Page 96/97 is where the divergence is discussed again, where it is stated that the reasons for the divergence are not known but possible explanations put forward include a loss of spring growth and changes in the timing of snow melts. It’s notable that several papers are referenced in this discussion, which may indicate the problem is well known in the field.
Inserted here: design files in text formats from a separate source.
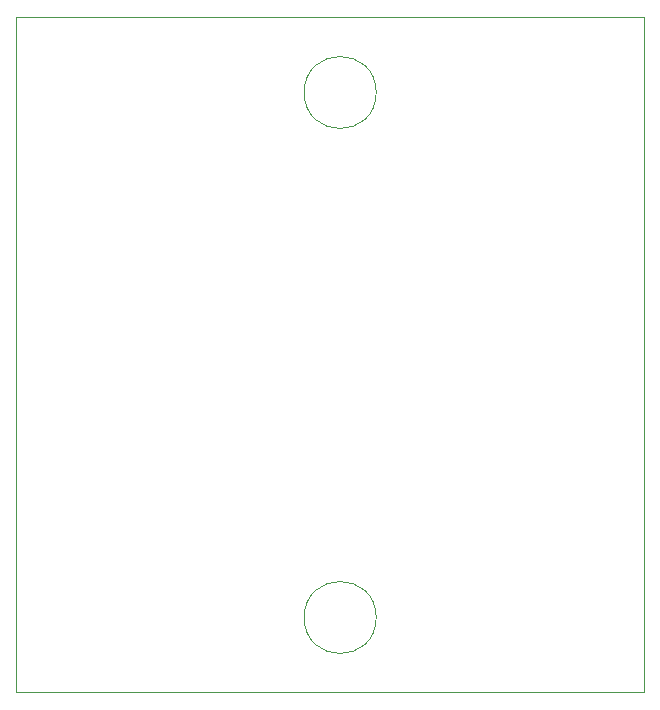
<source format=gbr>
%TF.GenerationSoftware,KiCad,Pcbnew,7.0.7*%
%TF.CreationDate,2023-09-12T23:19:34-05:00*%
%TF.ProjectId,Heater_North_DCT_HSK,48656174-6572-45f4-9e6f-7274685f4443,rev?*%
%TF.SameCoordinates,Original*%
%TF.FileFunction,Other,User*%
%FSLAX46Y46*%
G04 Gerber Fmt 4.6, Leading zero omitted, Abs format (unit mm)*
G04 Created by KiCad (PCBNEW 7.0.7) date 2023-09-12 23:19:34*
%MOMM*%
%LPD*%
G01*
G04 APERTURE LIST*
%ADD10C,0.050000*%
%TA.AperFunction,Profile*%
%ADD11C,0.100000*%
%TD*%
G04 APERTURE END LIST*
D10*
%TO.C,REF\u002A\u002A*%
X121160000Y-53340000D02*
G75*
G03*
X121160000Y-53340000I-3050000J0D01*
G01*
X121160000Y-97790000D02*
G75*
G03*
X121160000Y-97790000I-3050000J0D01*
G01*
%TD*%
D11*
X90690200Y-46990000D02*
X143830200Y-46990000D01*
X143830200Y-104140000D01*
X90690200Y-104140000D01*
X90690200Y-46990000D01*
M02*

</source>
My conclusion then is that the “trick” email may merely expose sloppiness in failing to make it clear how the graph in the WMO Statement was constructed rather than a deliberate attempt to hide the divergence, since it is clear the divergence is discussed in other publications involving CRU members and other researchers in the field, both prior to and after the WMO Statement was published.If there was a deliberate attempt to hide this divergence you wouldn’t expect open discussion of it in the journals or in the IPCC’s reports after all! The fact that some of the tree-ring data diverges from the observed temperature records does not disprove AGW, and there are ongoing attempts to explain this, e.g. see the works referenced by Unity in his discussion of a different CRU email. The divergence is an acknowledged phenomenon in the field, and may simply be due to the fact that tree-ring density is affected by numerous factors other than temperature.
As to the validity of the technique, it seems to me that it may be valid if there is reason to regard the divergence of the tree-ring data as somehow being due to factors other than temperature, though I think it would be clearer to present the data as is and openly explain why the divergence of the tree-ring data does not invalidate the other records.
Of course far more is being discussed than the “Mike’s Nature trick” email, for example the code that was released is being treated as particularly damning by some bloggers, and there are emails that are being used as evidence of attempts to suppress dissenting scientists. I will address these in future articles.